Jun 22, 2005  •  Post A Comment

Jeffrey Zucker, president of NBC Universal Television Group, said Wednesday no cutbacks are planned in programming or other scheduled expenses in the wake of its smaller-than-expected sales in the upfront advertising market.

“There is no panic or any sense of the bottom falling out,” Mr. Zucker said in an interview before addressing the Promax&BDA conference in New York.

He also said there would be no major personnel changes in NBC’s programming hierarchy.

NBC took in $1.9 to $2 billion during the upfront, down from $2.8 billion to $2.9 billion a year ago, and had to roll back its cost-per-thousand rates by 2 percent to 3 percent.

“We expected to be down,” Mr. Zucker said, although the market pushed NBC down more than the network expected. Now NBC Entertainment is beginning “a rebuilding process,” he said: “Everyone is aware of that.”

Mr. Zucker said NBC will be able to continue to invest in the programming it needs to make a turnaround and that parent General Electric is being “unbelievably supportive.”

Later, during a Promax session in which he was interviewed by NBC Agency Senior VP Frank Radice, Mr. Zucker said it had been a tough year for NBC. “We expected to suffer as a result of that and knew we were in for quite a setback,” he said. “Obviously it was a little more than we expected, and that’s OK because that’s something we as a whole company, NBC Universal, can deal with.”

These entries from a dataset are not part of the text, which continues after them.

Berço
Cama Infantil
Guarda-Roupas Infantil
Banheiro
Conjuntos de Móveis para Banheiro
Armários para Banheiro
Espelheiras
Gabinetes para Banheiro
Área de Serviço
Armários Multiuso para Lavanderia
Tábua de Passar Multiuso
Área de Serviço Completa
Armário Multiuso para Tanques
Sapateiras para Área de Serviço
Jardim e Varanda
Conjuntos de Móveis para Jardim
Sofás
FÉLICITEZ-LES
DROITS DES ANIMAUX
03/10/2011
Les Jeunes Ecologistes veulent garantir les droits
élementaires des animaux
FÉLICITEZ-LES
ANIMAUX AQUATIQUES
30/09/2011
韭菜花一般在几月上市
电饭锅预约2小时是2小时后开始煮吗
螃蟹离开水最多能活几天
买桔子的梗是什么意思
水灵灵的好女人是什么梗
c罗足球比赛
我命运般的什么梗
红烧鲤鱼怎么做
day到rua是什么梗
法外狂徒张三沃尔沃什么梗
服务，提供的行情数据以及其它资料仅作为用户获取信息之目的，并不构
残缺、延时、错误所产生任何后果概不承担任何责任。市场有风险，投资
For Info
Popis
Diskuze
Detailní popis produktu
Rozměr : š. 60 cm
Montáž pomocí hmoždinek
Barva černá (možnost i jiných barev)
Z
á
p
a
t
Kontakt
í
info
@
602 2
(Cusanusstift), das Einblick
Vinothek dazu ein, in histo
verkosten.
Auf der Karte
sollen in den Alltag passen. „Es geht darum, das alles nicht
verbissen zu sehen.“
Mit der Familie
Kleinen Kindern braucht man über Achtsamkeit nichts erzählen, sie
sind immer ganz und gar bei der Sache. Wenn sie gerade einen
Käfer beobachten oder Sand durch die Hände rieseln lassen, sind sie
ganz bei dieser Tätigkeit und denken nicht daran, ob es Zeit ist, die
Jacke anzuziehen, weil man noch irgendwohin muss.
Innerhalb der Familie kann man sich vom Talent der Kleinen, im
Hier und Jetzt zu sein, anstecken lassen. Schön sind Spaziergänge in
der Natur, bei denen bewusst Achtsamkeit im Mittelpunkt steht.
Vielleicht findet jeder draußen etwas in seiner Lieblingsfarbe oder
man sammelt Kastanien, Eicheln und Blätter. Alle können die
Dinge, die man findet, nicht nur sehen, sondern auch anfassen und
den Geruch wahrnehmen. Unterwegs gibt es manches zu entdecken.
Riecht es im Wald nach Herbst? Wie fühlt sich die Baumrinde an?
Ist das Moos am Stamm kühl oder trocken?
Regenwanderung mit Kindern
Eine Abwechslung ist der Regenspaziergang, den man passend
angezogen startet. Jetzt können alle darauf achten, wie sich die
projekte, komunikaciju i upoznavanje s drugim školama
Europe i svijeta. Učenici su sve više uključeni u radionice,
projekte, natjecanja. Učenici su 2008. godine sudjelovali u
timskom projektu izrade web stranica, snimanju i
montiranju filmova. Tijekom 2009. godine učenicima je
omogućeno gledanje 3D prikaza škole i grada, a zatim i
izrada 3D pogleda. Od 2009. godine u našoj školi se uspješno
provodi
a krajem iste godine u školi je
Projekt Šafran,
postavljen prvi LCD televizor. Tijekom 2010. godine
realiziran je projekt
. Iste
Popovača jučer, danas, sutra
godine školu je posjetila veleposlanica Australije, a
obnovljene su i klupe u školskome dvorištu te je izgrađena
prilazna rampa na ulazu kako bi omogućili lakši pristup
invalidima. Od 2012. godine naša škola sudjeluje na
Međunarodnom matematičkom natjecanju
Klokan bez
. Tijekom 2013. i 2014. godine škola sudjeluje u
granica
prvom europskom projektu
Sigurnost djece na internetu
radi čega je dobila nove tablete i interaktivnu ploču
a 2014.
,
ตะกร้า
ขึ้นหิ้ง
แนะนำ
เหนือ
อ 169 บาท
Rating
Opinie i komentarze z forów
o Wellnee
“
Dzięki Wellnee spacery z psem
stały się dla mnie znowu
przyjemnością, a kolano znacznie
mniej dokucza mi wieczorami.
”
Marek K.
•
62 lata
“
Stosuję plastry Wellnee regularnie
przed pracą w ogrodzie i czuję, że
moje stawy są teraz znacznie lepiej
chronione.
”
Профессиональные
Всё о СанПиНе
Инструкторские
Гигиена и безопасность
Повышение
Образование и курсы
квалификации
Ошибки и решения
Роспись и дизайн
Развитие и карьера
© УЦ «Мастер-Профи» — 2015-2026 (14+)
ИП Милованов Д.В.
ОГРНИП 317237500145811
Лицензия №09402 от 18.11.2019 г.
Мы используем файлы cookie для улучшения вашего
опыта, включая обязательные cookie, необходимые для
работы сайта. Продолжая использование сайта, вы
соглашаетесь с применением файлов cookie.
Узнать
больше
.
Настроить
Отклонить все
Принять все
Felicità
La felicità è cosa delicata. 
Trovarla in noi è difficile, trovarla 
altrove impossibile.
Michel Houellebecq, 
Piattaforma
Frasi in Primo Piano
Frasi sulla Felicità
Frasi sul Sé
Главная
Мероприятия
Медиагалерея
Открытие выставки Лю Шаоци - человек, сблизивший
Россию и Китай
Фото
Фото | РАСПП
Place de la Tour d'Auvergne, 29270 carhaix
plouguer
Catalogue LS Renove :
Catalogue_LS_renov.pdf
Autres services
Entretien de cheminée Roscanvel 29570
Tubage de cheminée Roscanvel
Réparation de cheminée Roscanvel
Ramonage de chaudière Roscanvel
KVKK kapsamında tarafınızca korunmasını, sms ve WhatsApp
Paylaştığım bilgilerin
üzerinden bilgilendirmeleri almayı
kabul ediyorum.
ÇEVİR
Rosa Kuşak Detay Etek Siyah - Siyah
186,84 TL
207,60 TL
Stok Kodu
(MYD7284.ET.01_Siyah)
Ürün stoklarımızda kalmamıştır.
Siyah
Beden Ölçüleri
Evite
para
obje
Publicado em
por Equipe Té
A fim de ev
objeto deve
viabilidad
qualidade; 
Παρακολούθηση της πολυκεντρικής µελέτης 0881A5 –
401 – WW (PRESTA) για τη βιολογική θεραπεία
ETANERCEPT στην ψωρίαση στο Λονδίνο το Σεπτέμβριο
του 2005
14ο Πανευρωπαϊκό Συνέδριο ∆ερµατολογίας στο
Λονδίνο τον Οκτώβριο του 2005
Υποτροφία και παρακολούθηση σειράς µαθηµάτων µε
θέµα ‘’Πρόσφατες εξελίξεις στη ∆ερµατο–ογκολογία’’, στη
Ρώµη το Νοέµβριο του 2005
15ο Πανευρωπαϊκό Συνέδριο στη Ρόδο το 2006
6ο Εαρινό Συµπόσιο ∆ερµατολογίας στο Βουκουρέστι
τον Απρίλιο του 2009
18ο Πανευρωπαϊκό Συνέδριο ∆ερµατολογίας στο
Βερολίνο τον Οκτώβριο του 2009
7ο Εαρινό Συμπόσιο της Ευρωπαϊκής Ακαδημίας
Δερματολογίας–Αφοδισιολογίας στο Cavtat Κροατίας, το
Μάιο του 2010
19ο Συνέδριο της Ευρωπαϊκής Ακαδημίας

He said the ability to ride out a tough year at NBC was “the whole point” of the NBC-Universal Entertainment merger. “The fact is the other assets of the company are in fantastic shape,” he said. “Those things do buoy you in a tough time, and we can withstand the current problems at NBC Primetime. It doesn’t make them any easier, it doesn’t make us any less competitive and want to fix it any faster. But the idea behind the merger and this newly combined company makes that more palatable.”